▸ Material for this exercise
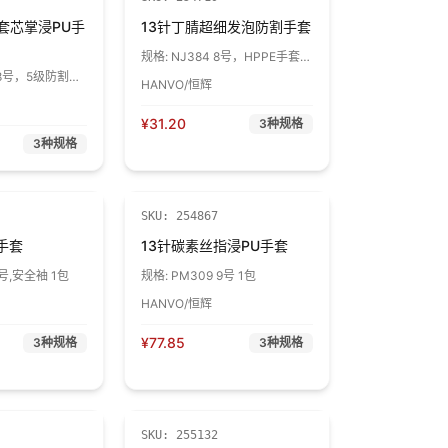
手套芯掌浸PU手
13针丁腈超细发泡防割手套
规格:
NJ384 8号，HPPE手套
芯，防割5级 1副
 8号，5级防割，
HANVO/恒辉
¥
31.20
3
种规格
3
种规格
SKU:
254867
手套
13针碳素丝指浸PU手套
8号,安全袖 1包
规格:
PM309 9号 1包
HANVO/恒辉
¥
77.85
3
种规格
3
种规格
SKU:
255132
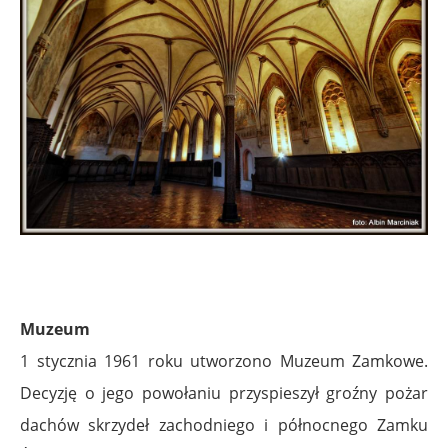
Muzeum
1 stycznia 1961 roku utworzono Muzeum Zamkowe.
Decyzję o jego powołaniu przyspieszył groźny pożar
dachów skrzydeł zachodniego i północnego Zamku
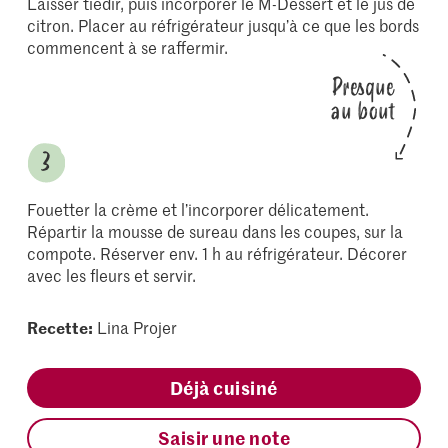
Laisser tiédir, puis incorporer le M-Dessert et le jus de
citron. Placer au réfrigérateur jusqu’à ce que les bords
commencent à se raffermir.
Presque
au bout
Fouetter la crème et l’incorporer délicatement.
Répartir la mousse de sureau dans les coupes, sur la
compote. Réserver env. 1 h au réfrigérateur. Décorer
avec les fleurs et servir.
Recette:
Lina Projer
Déjà cuisiné
Saisir une note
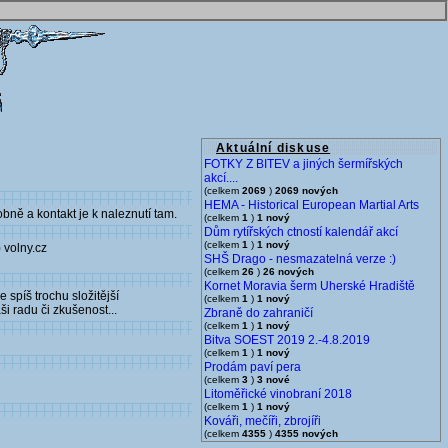
Aktuální diskuse
FOTKY Z BITEV a jiných šermířských
akcí....
(celkem
2069
)
2069 nových
HEMA - Historical European Martial Arts
ně a kontakt je k naleznutí tam.
(celkem
1
)
1 nový
Dům rytířských ctností kalendář akcí
(celkem
1
)
1 nový
 volny.cz
SHŠ Drago - nesmazatelná verze :)
(celkem
26
)
26 nových
Kornet Moravia šerm Uherské Hradiště
spíš trochu složitější
(celkem
1
)
1 nový
i radu či zkušenost...
Zbraně do zahraničí
(celkem
1
)
1 nový
Bitva SOEST 2019 2.-4.8.2019
(celkem
1
)
1 nový
Prodám paví pera
(celkem
3
)
3 nové
Litoměřické vinobraní 2018
(celkem
1
)
1 nový
Kováři, mečíři, zbrojíři
(celkem
4355
)
4355 nových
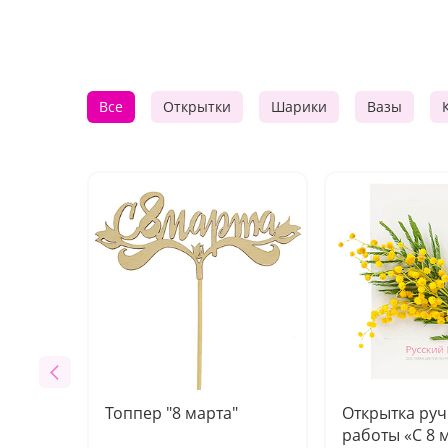
Все
Открытки
Шарики
Вазы
Топпер "8 марта"
Открытка ру
работы «С 8 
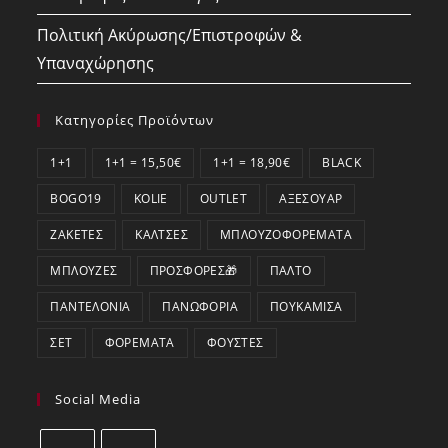
Πολιτική Ακύρωσης/Επιστροφών &
Υπαναχώρησης
Κατηγορίες Προϊόντων
1+1
1+1 = 15,50€
1+1 = 18,90€
BLACK
BOGO19
KOLIE
OUTLET
ΑΞΕΣΟΥΆΡ
ΖΑΚΈΤΕΣ
ΚΆΛΤΣΕΣ
ΜΠΛΟΥΖΟΦΟΡΈΜΑΤΑ
ΜΠΛΟΎΖΕΣ
ΠΡΟΣΦΟΡΕΣ🎁
ΠΑΛΤΌ
ΠΑΝΤΕΛΌΝΙΑ
ΠΑΝΩΦΌΡΙΑ
ΠΟΥΚΆΜΙΣΑ
ΣΕΤ
ΦΟΡΈΜΑΤΑ
ΦΟΎΣΤΕΣ
Social Media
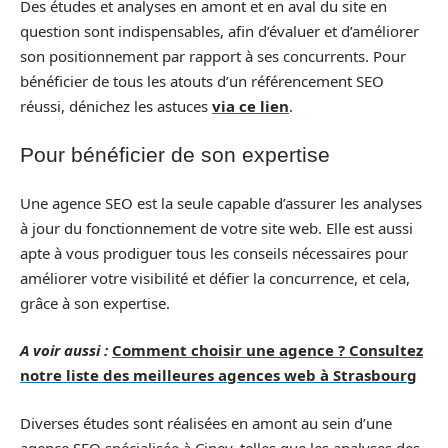
Des études et analyses en amont et en aval du site en
question sont indispensables, afin d’évaluer et d’améliorer
son positionnement par rapport à ses concurrents. Pour
bénéficier de tous les atouts d’un référencement SEO
réussi, dénichez les astuces
via ce lien
.
Pour bénéficier de son expertise
Une agence SEO est la seule capable d’assurer les analyses
à jour du fonctionnement de votre site web. Elle est aussi
apte à vous prodiguer tous les conseils nécessaires pour
améliorer votre visibilité et défier la concurrence, et cela,
grâce à son expertise.
A voir aussi :
Comment choisir une agence ? Consultez
notre liste des meilleures agences web à Strasbourg
Diverses études sont réalisées en amont au sein d’une
agence SEO spécialisée à Ciney, telles que les analyses des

▸ Exercise brief
Filter the entries down to the lines containing "bénéficier". Copy each of those lines.

▸ Answer section
bénéficier de tous les atouts d’un référencement SEO
Pour bénéficier de son expertise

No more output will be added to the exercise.